# Start of Source document

My Izzy, the baby.  Is still nursing at (nearly) one year old, and she has NEVER taken a bottle of any kind.  "What?!" you say, "How can that be?!"  Let me tell you, things are very very different the third time around.  With DJ and Asher I could not wait to let someone else give them a bottle.  With Izzy the thought of getting out the pump, sanitizing everything, and spending the time to actually pump just seemed like way more hassle then it was possibly worth.  I had a 2 and a 1 year old to chase after, and I had become quite the acrobat when it comes to nursing and discretion, I could latch Izzy on while getting DJ dressed and still not flash anyone in the room.  Finally at around 4 months I decided to give Iz a bottle so that I could have a real date with my husband, it was a massive failure.  She literally screamed until she was purple and had made herself sick, so I gave in and nursed her, we tried a few more times but never really succeeded, and truthfully I didn't care.  I loved nursing Iz in the quiet of her nursery while chaos raged outside her door.  I didn't feel shut away, or like I was missing out on life, I drank up the peace and the quiet.  Now things are a little different, Iz will not sit still and be rocked she wants in on all the action, but she wants the comfort too.  We are in a stage I have never been a part of before, I have a baby who knows what I have, knows that she wants it, and knows where to go to get it.  It feels a bit unsettling to have a wee one crawl into your lap and demand you lift your shirt.  I feel like it is certainly time she moves on to big girl milk, but truthfully I am scared.  How do you deny your baby and make her understand?  Iz has never known anything different.  I know moms who have had their babies chase them around the house looking for their morning feeding, I feel like that is coming.  I guess I just have to leap into this unknown the way I have leaped into every unknown and when I come out on the other side I will let you know.  Wish me luck on this, my first real adventure in baby weaning...

Sunday, March 13, 2011

Turning 30

Well I realize that I have not posted in quite awhile, things have been buzzing along like crazy here at the hive and I just haven't had the chance to take a breath, but yesterday I turned 30 and I realized that life is too short not to stop and breath. So here I am **BIG EXHALE** to write about my family and remember the things that are important now, for they will be forgotten tomorrow unless they are written.

I am actually going to start this post with me for a change, I had what some might consider a very boring birthday, but it was heaven to me!! A date with my J, which literally was an hour long dinner b/c we live in the smallest town ever. We went to the one restaurant that had a wait so we felt too guilty to loiter at our table drinking margs like we originally planned. Instead we came home and cuddled while watching Robin Hood. At first I was disappointed until I had the revelation that if I, at the age of 20, could see what my life would be at the age of 30, would be overjoyed.  Then to emphesize my point, sweet J made  plans with some dear friends to meet at a park with our kids and the pint sized 4-wheelers.  J brought a cake and candles (just a 3 b/c he forgot the 0) and we had a blast.  My little birthday party at 30 reminded me of one I would have at 3 (appropriate since that's what my cake said).  I am in a wonderful marriage with a man who Loves me with a capitol L. We have BEAUTIFUL, sweet, and amazing children whom we Love with a capitol L. I get to stay home with my babies to experience every first, every smile, every tear. And yet I still get to have a creative outlet through my sewing, and at this point my creative sewing endeavors are beginning to pay for themselves. Who knows this year I might even contribute to the family income (probably not, but that's fine with me). I have amazing friends from all over the world and their outpouring of love yesterday brought me to tears.  I even got to meet some of these amazing friends to have drinks last night, real drinks at a real bar. It's wonderful to be thirty, I can't wait to see what happens in the next 10 years.

# End of Source document
# Start of Data shown

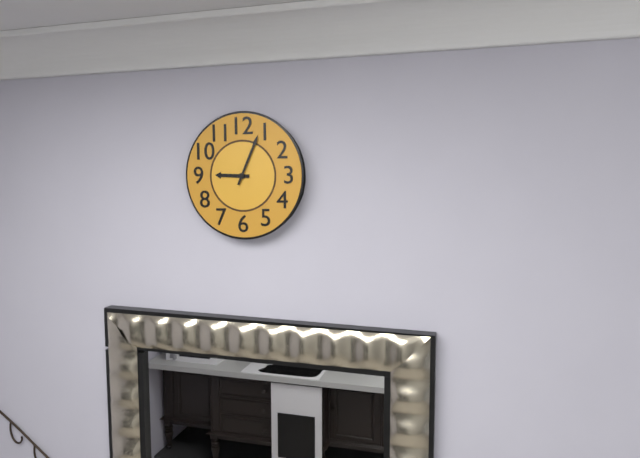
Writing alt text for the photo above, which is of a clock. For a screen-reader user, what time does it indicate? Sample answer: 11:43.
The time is 9:04
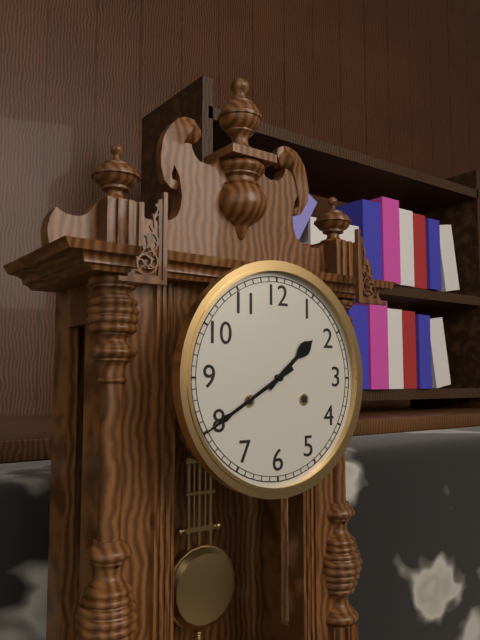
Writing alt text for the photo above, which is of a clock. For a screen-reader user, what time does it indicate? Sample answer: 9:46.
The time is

# End of Data shown

» Tasks for this exercise
1) From the blog post, repeat word for word the passage that starts with "Well I realize" and ends with "they are written.".
2) According to the blog post, what film did the writer and J watch at home after their birthday dinner?
The lines above come from a separate source.

» Answers for this exercise
1)
Well I realize that I have not posted in quite awhile, things have been buzzing along like crazy here at the hive and I just haven't had the chance to take a breath, but yesterday I turned 30 and I realized that life is too short not to stop and breath. So here I am **BIG EXHALE** to write about my family and remember the things that are important now, for they will be forgotten tomorrow unless they are written.

2) Robin Hood.